The Resurgence of Infectious Diseases*

Current regulatory guidelines on contained use of GEMs are grossly inadequate, and may have contributed to the extensive horizontal transfer and recombination of virulence and antibiotic resistance genes involved in the recent resurgence of infectious diseases.

A science-based risk assessment would take into account the most comprehensive and up-to-date scientific findings. The transboundary movement of GEMs intended for contained use in commercial plants must be covered by the Biosafety Protocol.

The world is heading for a major crisis in public health in the escalated emergence of drug and antibiotic resistant infectious diseases since commercial scale genetic engineering biotechnology began in the early 1980s.

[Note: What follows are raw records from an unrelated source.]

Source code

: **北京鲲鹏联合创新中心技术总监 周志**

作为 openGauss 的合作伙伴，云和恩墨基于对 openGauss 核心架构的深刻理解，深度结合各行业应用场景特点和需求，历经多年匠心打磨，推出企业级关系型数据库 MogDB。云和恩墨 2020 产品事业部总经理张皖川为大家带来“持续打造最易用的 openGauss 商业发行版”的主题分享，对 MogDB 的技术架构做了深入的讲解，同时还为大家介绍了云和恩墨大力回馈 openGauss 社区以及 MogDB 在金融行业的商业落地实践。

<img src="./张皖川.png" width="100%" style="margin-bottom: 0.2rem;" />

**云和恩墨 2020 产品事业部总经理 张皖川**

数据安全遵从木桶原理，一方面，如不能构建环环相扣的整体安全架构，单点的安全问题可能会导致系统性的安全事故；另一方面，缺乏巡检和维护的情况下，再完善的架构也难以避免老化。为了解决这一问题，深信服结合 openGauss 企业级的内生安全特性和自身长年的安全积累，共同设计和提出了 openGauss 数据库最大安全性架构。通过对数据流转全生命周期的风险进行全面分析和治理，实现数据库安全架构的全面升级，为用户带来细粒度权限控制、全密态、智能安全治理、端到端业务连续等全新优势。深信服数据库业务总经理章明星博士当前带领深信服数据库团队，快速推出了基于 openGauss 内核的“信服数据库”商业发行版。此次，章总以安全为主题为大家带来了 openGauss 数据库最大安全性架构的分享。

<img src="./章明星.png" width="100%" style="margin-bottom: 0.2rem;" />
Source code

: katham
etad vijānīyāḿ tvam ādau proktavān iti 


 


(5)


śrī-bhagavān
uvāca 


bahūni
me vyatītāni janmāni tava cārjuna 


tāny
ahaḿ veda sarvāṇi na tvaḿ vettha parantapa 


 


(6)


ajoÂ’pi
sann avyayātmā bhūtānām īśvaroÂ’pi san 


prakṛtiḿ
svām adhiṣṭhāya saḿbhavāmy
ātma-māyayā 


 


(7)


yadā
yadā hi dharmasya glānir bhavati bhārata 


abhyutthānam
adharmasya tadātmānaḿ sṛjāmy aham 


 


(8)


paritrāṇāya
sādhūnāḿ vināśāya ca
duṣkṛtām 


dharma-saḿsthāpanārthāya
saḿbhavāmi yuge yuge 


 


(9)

  • infectious diseases responsible for 1/3 of the 52 million deaths from all causes in the world in 1995.

  • Salmonella infections up 20-fold in some countries in Europe since 1980.

  • E. coli 0157:H7 infections up 10-fold in England and Wales, and 100-fold in Scotland between 1986 to 1996.

  • Staphylococcus infections becoming invulnerable to treatment by all known antibiotics.

The evolution of virulence and the spread of drug and antibiotic resistances are now linked to the extensive horizontal gene transfer and recombination events among bacteria and viruses, many of which may have occurred in recent years.

  • Cholera epidemics in India in 1992 due to new V. cholerae 0139 generated by horizontal gene transfer from non-O1 strain to an earlier pandemic strain 01 EL Tor.

  • E. coli 0157:H7 arose by horizontal gene transfer of Shiga-toxin gene from Shigella.

  • multiple antibiotic resistance generated by horizontal gene transfer and recombination.

The entire orientation of genetic engineering is to enhance horizontal gene transfer and to break down species barriers.

  • It depends on vectors for multiplying and transferring genes made by recombining disease-causing viruses, plamids and transposons which carry and spread virulence and antibiotic resistance genes.

  • Artificial vectors are chimaeric combinations which do not occur in nature.

  • Artificial vectors have increased host ranges and increased tendency for horizontal gene transfer and recombination.

  • Artificial vectors contain antibiotic resistance genes as selectable markers.

  • Antibiotics increase the frequency of horizontal gene transfer 10 to 10000 fold.

Current guidelines are based on old assumptions which have been overturned by recent scientific findings.

  • Crippled laboratory strains of bacteria can survive in the environment.

  • DNA released from dead and living cells persist in the environment and transform other bacteria.

  • DNA resist digestion in the gut.

  • Viral vectors invade mammalian cells

  • Legal limits of "tolerated releases" from contained use vastly exceed the minimum infective dose of some pathogens: 10000 colony forming units/ml. in air or water versus a minimum infective dose of 50 bacteria for E. coli 0157:H7

  • Routine chemical inactivation methods leave up to 10% of viruses and other pathogens in an infective state.

There is a current attempt to relax the guidelines on contained use of GEMs in the European Union. This is an irresponsible move in the light of current scientific knowledge.